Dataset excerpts
++++++++

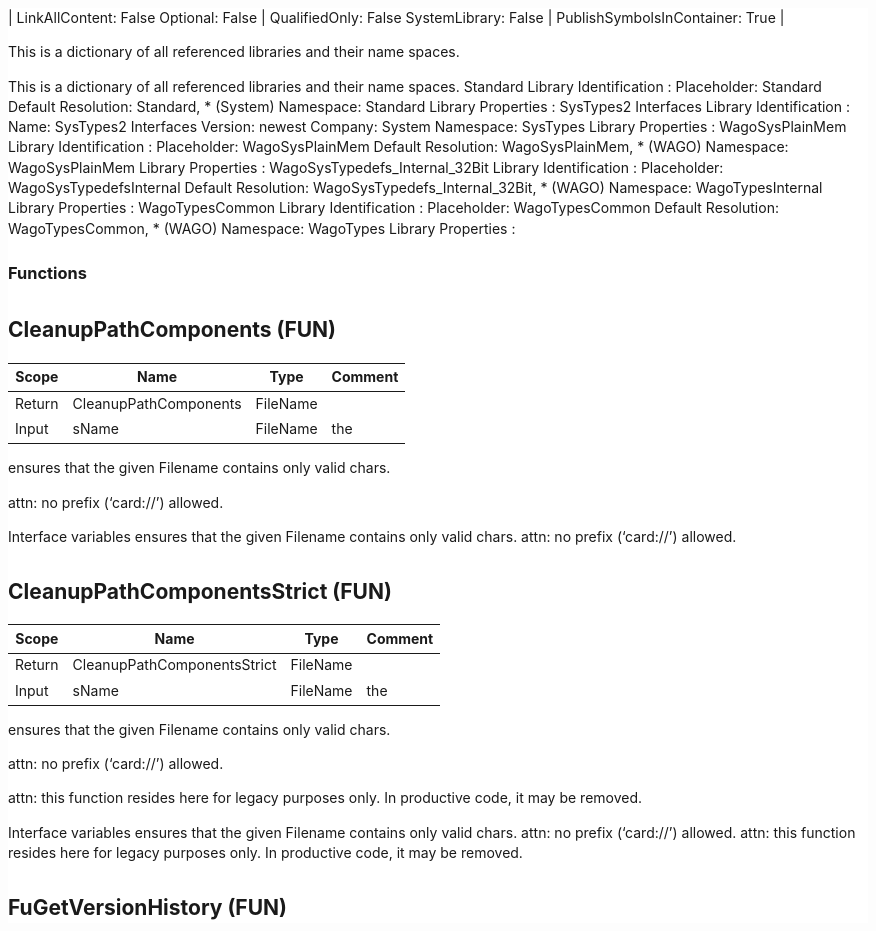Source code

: | LinkAllContent: False Optional: False | QualifiedOnly: False SystemLibrary: False | PublishSymbolsInContainer: True |

This is a dictionary of all referenced libraries and their name spaces.

This is a dictionary of all referenced libraries and their name spaces. Standard Library Identification : Placeholder: Standard Default Resolution: Standard, * (System) Namespace: Standard Library Properties : SysTypes2 Interfaces Library Identification : Name: SysTypes2 Interfaces Version: newest Company: System Namespace: SysTypes Library Properties : WagoSysPlainMem Library Identification : Placeholder: WagoSysPlainMem Default Resolution: WagoSysPlainMem, * (WAGO) Namespace: WagoSysPlainMem Library Properties : WagoSysTypedefs_Internal_32Bit Library Identification : Placeholder: WagoSysTypedefsInternal Default Resolution: WagoSysTypedefs_Internal_32Bit, * (WAGO) Namespace: WagoTypesInternal Library Properties : WagoTypesCommon Library Identification : Placeholder: WagoTypesCommon Default Resolution: WagoTypesCommon, * (WAGO) Namespace: WagoTypes Library Properties :

### Functions


## CleanupPathComponents (FUN)


| Scope | Name | Type | Comment |
| --- | --- | --- | --- |
| Return | CleanupPathComponents | FileName |  |
| Input | sName | FileName | the |

ensures that the given Filename contains only valid chars.

attn: no prefix (‘card://’) allowed.

Interface variables ensures that the given Filename contains only valid chars. attn: no prefix (‘card://’) allowed.

## CleanupPathComponentsStrict (FUN)


| Scope | Name | Type | Comment |
| --- | --- | --- | --- |
| Return | CleanupPathComponentsStrict | FileName |  |
| Input | sName | FileName | the |

ensures that the given Filename contains only valid chars.

attn: no prefix (‘card://’) allowed.

attn: this function resides here for legacy purposes only. In productive code, it may be removed.

Interface variables ensures that the given Filename contains only valid chars. attn: no prefix (‘card://’) allowed. attn: this function resides here for legacy purposes only. In productive code, it may be removed.

## FuGetVersionHistory (FUN)
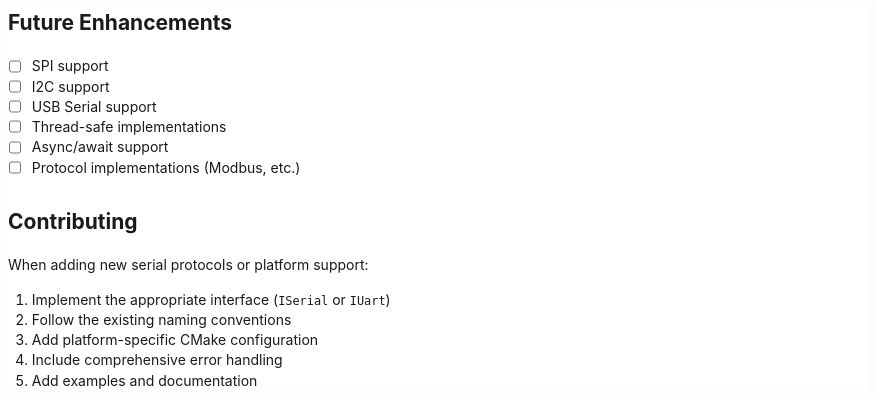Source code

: ## Future Enhancements

- [ ] SPI support
- [ ] I2C support
- [ ] USB Serial support
- [ ] Thread-safe implementations
- [ ] Async/await support
- [ ] Protocol implementations (Modbus, etc.)

## Contributing

When adding new serial protocols or platform support:

1. Implement the appropriate interface (`ISerial` or `IUart`)
2. Follow the existing naming conventions
3. Add platform-specific CMake configuration
4. Include comprehensive error handling
5. Add examples and documentation 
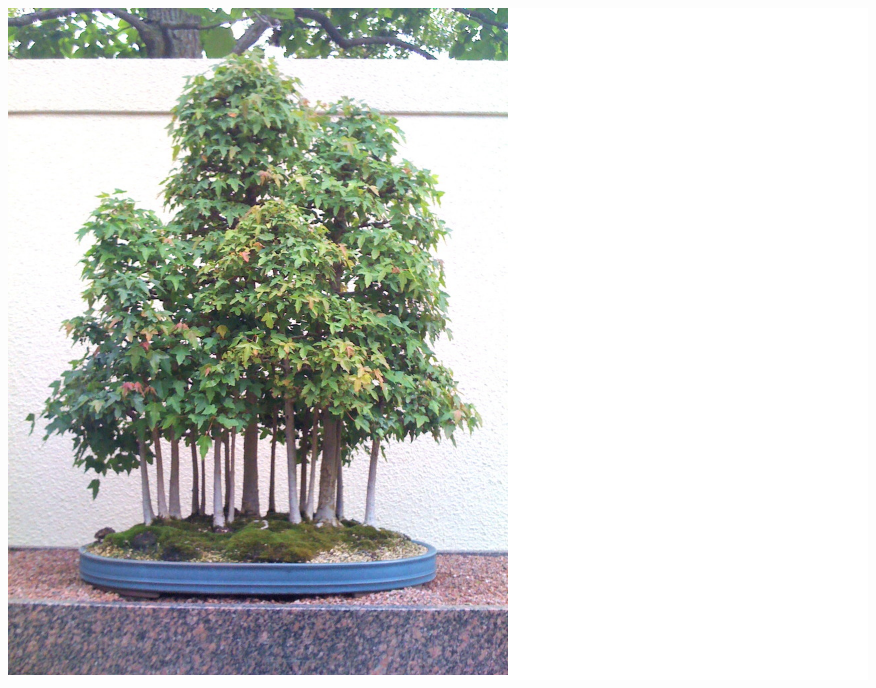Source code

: <img alt="Img_0416" height="667" src="/wp-content/uploads/2010/07/img_0416-scaled1000.jpg?w=225" width="500" /></a><a href="/wp-content/uploads/2010/07/img_3878-scaled1000.jpg">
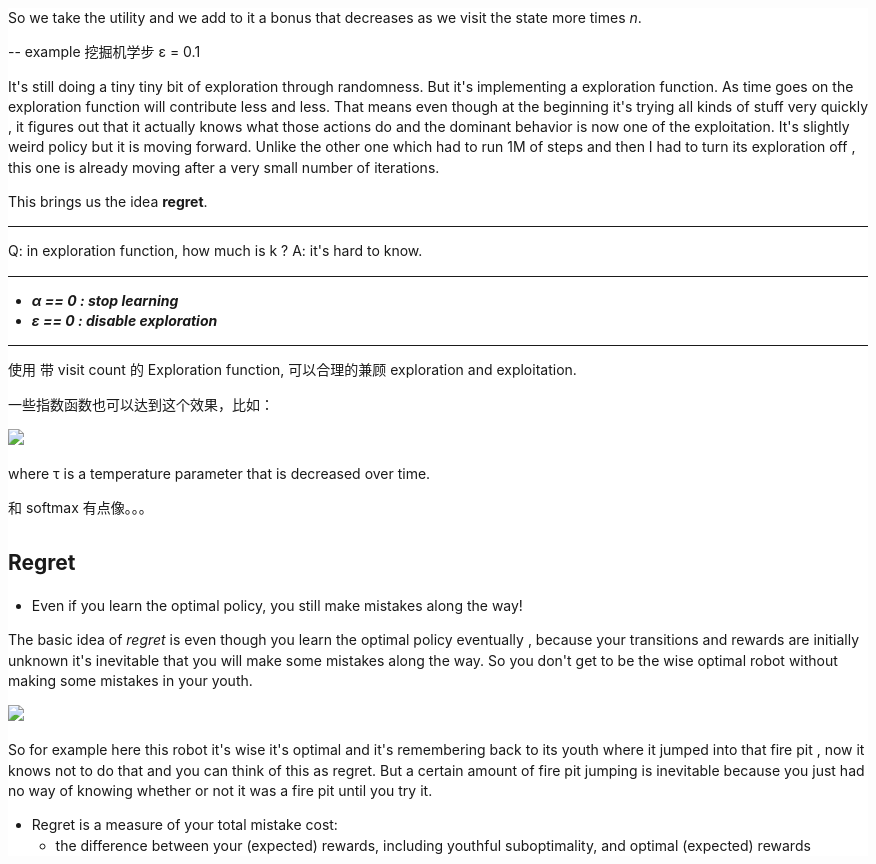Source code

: So we take the utility and we add to it a bonus that decreases as we visit the state more times *n*. 

-- example 挖掘机学步  ε = 0.1  

It's still doing a tiny tiny bit of exploration through randomness. But it's implementing a exploration function. As time goes on the exploration function will contribute less and less. That means even though at the beginning it's trying all kinds of stuff very quickly , it figures out that it actually knows what those actions do and the dominant behavior is now one of the exploitation. It's slightly weird policy but it is moving forward. Unlike the other one which had to run 1M of steps and then I had to turn its exploration off , this one is already moving after a very small number of iterations. 

This brings us the idea **regret**.

--- 

Q: in exploration function, how much is k ?
A: it's hard to know. 

---

 - ***α == 0 :  stop learning*** 
 - ***ε == 0 :  disable exploration***

--- 

使用 带 visit count 的 Exploration function, 可以合理的兼顾 exploration and exploitation.

一些指数函数也可以达到这个效果，比如：

![](../imgs/cs188_rl_action_selection_prob_e_function.png)

where τ is a temperature parameter that is decreased over time.

和 softmax 有点像。。。

<h2 id="3141af4744f17a254e58c913ae90281e"></h2>


## Regret 

 - Even if you learn the optimal policy, you still make mistakes along the way!

The basic idea of *regret* is even though you learn the optimal policy eventually  , because your transitions and rewards are initially unknown it's inevitable that you will make some mistakes along the way.  So you don't get to be the wise optimal robot without making some mistakes in your youth. 

![](../imgs/cs188_rl_regret_robot.png)

So for example here this robot it's wise it's optimal and it's remembering back to its youth where it jumped into that fire pit , now it knows not to do that and you can think of this as regret. But a certain amount of fire pit jumping is inevitable because you just had no way of knowing whether or not it was a fire pit until you try it. 

 - Regret is a measure of your total mistake cost: 
    - the difference between your (expected) rewards, including youthful suboptimality, and optimal (expected) rewards
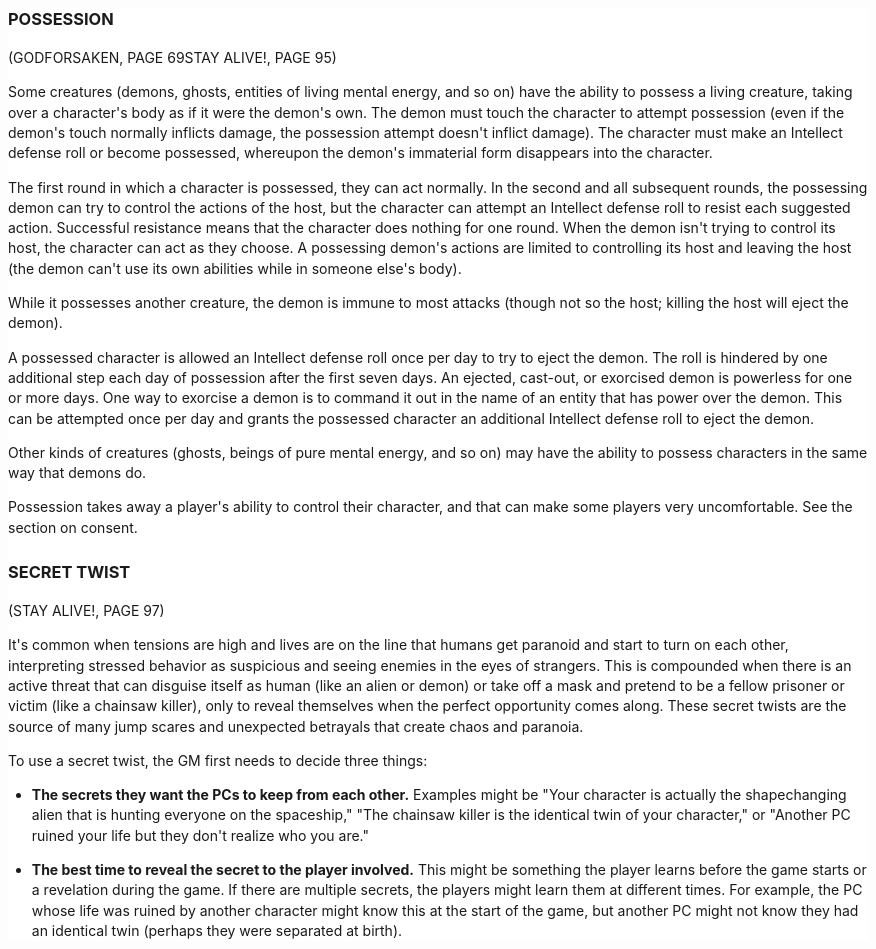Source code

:### POSSESSION

(GODFORSAKEN, PAGE 69STAY ALIVE!, PAGE 95)

Some creatures (demons, ghosts, entities of living mental energy, and so on) have the ability to possess a living creature, taking over a character's body as if it were the demon's own. The demon must touch the character to attempt possession (even if the demon's touch normally inflicts damage, the possession attempt doesn't inflict damage). The character must make an Intellect defense roll or become possessed, whereupon the demon's immaterial form disappears into the character.

The first round in which a character is possessed, they can act normally. In the second and all subsequent rounds, the possessing demon can try to control the actions of the host, but the character can attempt an Intellect defense roll to resist each suggested action. Successful resistance means that the character does nothing for one round. When the demon isn't trying to control its host, the character can act as they choose. A possessing demon's actions are limited to controlling its host and leaving the host (the demon can't use its own abilities while in someone else's body).

While it possesses another creature, the demon is immune to most attacks (though not so the host; killing the host will eject the demon).

A possessed character is allowed an Intellect defense roll once per day to try to eject the demon. The roll is hindered by one additional step each day of possession after the first seven days. An ejected, cast-out, or exorcised demon is powerless for one or more days. One way to exorcise a demon is to command it out in the name of an entity that has power over the demon. This can be attempted once per day and grants the possessed character an additional Intellect defense roll to eject the demon.

Other kinds of creatures (ghosts, beings of pure mental energy, and so on) may have the ability to possess characters in the same way that demons do.

Possession takes away a player's ability to control their character, and that can make some players very uncomfortable. See the section on consent.

### SECRET TWIST

(STAY ALIVE!, PAGE 97)

It's common when tensions are high and lives are on the line that humans get paranoid and start to turn on each other, interpreting stressed behavior as suspicious and seeing enemies in the eyes of strangers. This is compounded when there is an active threat that can disguise itself as human (like an alien or demon) or take off a mask and pretend to be a fellow prisoner or victim (like a chainsaw killer), only to reveal themselves when the perfect opportunity comes along. These secret twists are the source of many jump scares and unexpected betrayals that create chaos and paranoia.

To use a secret twist, the GM first needs to decide three things:

- **The secrets they want the PCs to keep from each other.** Examples might be "Your character is actually the shapechanging alien that is hunting everyone on the spaceship," "The chainsaw killer is the identical twin of your character," or "Another PC ruined your life but they don't realize who you are."
    
- **The best time to reveal the secret to the player involved.** This might be something the player learns before the game starts or a revelation during the game. If there are multiple secrets, the players might learn them at different times. For example, the PC whose life was ruined by another character might know this at the start of the game, but another PC might not know they had an identical twin (perhaps they were separated at birth).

++++++++

Problem: Copy out every one of these lines word for word, leaving out the pictures.

Result:
Source code

: | LinkAllContent: False Optional: False | QualifiedOnly: False SystemLibrary: False | PublishSymbolsInContainer: True |

This is a dictionary of all referenced libraries and their name spaces.

This is a dictionary of all referenced libraries and their name spaces. Standard Library Identification : Placeholder: Standard Default Resolution: Standard, * (System) Namespace: Standard Library Properties : SysTypes2 Interfaces Library Identification : Name: SysTypes2 Interfaces Version: newest Company: System Namespace: SysTypes Library Properties : WagoSysPlainMem Library Identification : Placeholder: WagoSysPlainMem Default Resolution: WagoSysPlainMem, * (WAGO) Namespace: WagoSysPlainMem Library Properties : WagoSysTypedefs_Internal_32Bit Library Identification : Placeholder: WagoSysTypedefsInternal Default Resolution: WagoSysTypedefs_Internal_32Bit, * (WAGO) Namespace: WagoTypesInternal Library Properties : WagoTypesCommon Library Identification : Placeholder: WagoTypesCommon Default Resolution: WagoTypesCommon, * (WAGO) Namespace: WagoTypes Library Properties :

### Functions


## CleanupPathComponents (FUN)


| Scope | Name | Type | Comment |
| --- | --- | --- | --- |
| Return | CleanupPathComponents | FileName |  |
| Input | sName | FileName | the |

ensures that the given Filename contains only valid chars.

attn: no prefix (‘card://’) allowed.

Interface variables ensures that the given Filename contains only valid chars. attn: no prefix (‘card://’) allowed.

## CleanupPathComponentsStrict (FUN)


| Scope | Name | Type | Comment |
| --- | --- | --- | --- |
| Return | CleanupPathComponentsStrict | FileName |  |
| Input | sName | FileName | the |

ensures that the given Filename contains only valid chars.

attn: no prefix (‘card://’) allowed.

attn: this function resides here for legacy purposes only. In productive code, it may be removed.

Interface variables ensures that the given Filename contains only valid chars. attn: no prefix (‘card://’) allowed. attn: this function resides here for legacy purposes only. In productive code, it may be removed.

## FuGetVersionHistory (FUN)
Source code

: ## Future Enhancements

- [ ] SPI support
- [ ] I2C support
- [ ] USB Serial support
- [ ] Thread-safe implementations
- [ ] Async/await support
- [ ] Protocol implementations (Modbus, etc.)

## Contributing

When adding new serial protocols or platform support:

1. Implement the appropriate interface (`ISerial` or `IUart`)
2. Follow the existing naming conventions
3. Add platform-specific CMake configuration
4. Include comprehensive error handling
5. Add examples and documentation 
Source code

: <img alt="Img_0416" height="667" src="/wp-content/uploads/2010/07/img_0416-scaled1000.jpg?w=225" width="500" /></a><a href="/wp-content/uploads/2010/07/img_3878-scaled1000.jpg">
Source code

: So we take the utility and we add to it a bonus that decreases as we visit the state more times *n*. 

-- example 挖掘机学步  ε = 0.1  

It's still doing a tiny tiny bit of exploration through randomness. But it's implementing a exploration function. As time goes on the exploration function will contribute less and less. That means even though at the beginning it's trying all kinds of stuff very quickly , it figures out that it actually knows what those actions do and the dominant behavior is now one of the exploitation. It's slightly weird policy but it is moving forward. Unlike the other one which had to run 1M of steps and then I had to turn its exploration off , this one is already moving after a very small number of iterations. 

This brings us the idea **regret**.

--- 

Q: in exploration function, how much is k ?
A: it's hard to know. 

---

 - ***α == 0 :  stop learning*** 
 - ***ε == 0 :  disable exploration***

--- 

使用 带 visit count 的 Exploration function, 可以合理的兼顾 exploration and exploitation.

一些指数函数也可以达到这个效果，比如：

![](../imgs/cs188_rl_action_selection_prob_e_function.png)

where τ is a temperature parameter that is decreased over time.

和 softmax 有点像。。。

<h2 id="3141af4744f17a254e58c913ae90281e"></h2>


## Regret 

 - Even if you learn the optimal policy, you still make mistakes along the way!

The basic idea of *regret* is even though you learn the optimal policy eventually  , because your transitions and rewards are initially unknown it's inevitable that you will make some mistakes along the way.  So you don't get to be the wise optimal robot without making some mistakes in your youth. 

![](../imgs/cs188_rl_regret_robot.png)

So for example here this robot it's wise it's optimal and it's remembering back to its youth where it jumped into that fire pit , now it knows not to do that and you can think of this as regret. But a certain amount of fire pit jumping is inevitable because you just had no way of knowing whether or not it was a fire pit until you try it. 

 - Regret is a measure of your total mistake cost: 
    - the difference between your (expected) rewards, including youthful suboptimality, and optimal (expected) rewards
Source code

:### POSSESSION

(GODFORSAKEN, PAGE 69STAY ALIVE!, PAGE 95)

Some creatures (demons, ghosts, entities of living mental energy, and so on) have the ability to possess a living creature, taking over a character's body as if it were the demon's own. The demon must touch the character to attempt possession (even if the demon's touch normally inflicts damage, the possession attempt doesn't inflict damage). The character must make an Intellect defense roll or become possessed, whereupon the demon's immaterial form disappears into the character.

The first round in which a character is possessed, they can act normally. In the second and all subsequent rounds, the possessing demon can try to control the actions of the host, but the character can attempt an Intellect defense roll to resist each suggested action. Successful resistance means that the character does nothing for one round. When the demon isn't trying to control its host, the character can act as they choose. A possessing demon's actions are limited to controlling its host and leaving the host (the demon can't use its own abilities while in someone else's body).

While it possesses another creature, the demon is immune to most attacks (though not so the host; killing the host will eject the demon).

A possessed character is allowed an Intellect defense roll once per day to try to eject the demon. The roll is hindered by one additional step each day of possession after the first seven days. An ejected, cast-out, or exorcised demon is powerless for one or more days. One way to exorcise a demon is to command it out in the name of an entity that has power over the demon. This can be attempted once per day and grants the possessed character an additional Intellect defense roll to eject the demon.

Other kinds of creatures (ghosts, beings of pure mental energy, and so on) may have the ability to possess characters in the same way that demons do.

Possession takes away a player's ability to control their character, and that can make some players very uncomfortable. See the section on consent.

### SECRET TWIST

(STAY ALIVE!, PAGE 97)

It's common when tensions are high and lives are on the line that humans get paranoid and start to turn on each other, interpreting stressed behavior as suspicious and seeing enemies in the eyes of strangers. This is compounded when there is an active threat that can disguise itself as human (like an alien or demon) or take off a mask and pretend to be a fellow prisoner or victim (like a chainsaw killer), only to reveal themselves when the perfect opportunity comes along. These secret twists are the source of many jump scares and unexpected betrayals that create chaos and paranoia.

To use a secret twist, the GM first needs to decide three things:

- **The secrets they want the PCs to keep from each other.** Examples might be "Your character is actually the shapechanging alien that is hunting everyone on the spaceship," "The chainsaw killer is the identical twin of your character," or "Another PC ruined your life but they don't realize who you are."
    
- **The best time to reveal the secret to the player involved.** This might be something the player learns before the game starts or a revelation during the game. If there are multiple secrets, the players might learn them at different times. For example, the PC whose life was ruined by another character might know this at the start of the game, but another PC might not know they had an identical twin (perhaps they were separated at birth).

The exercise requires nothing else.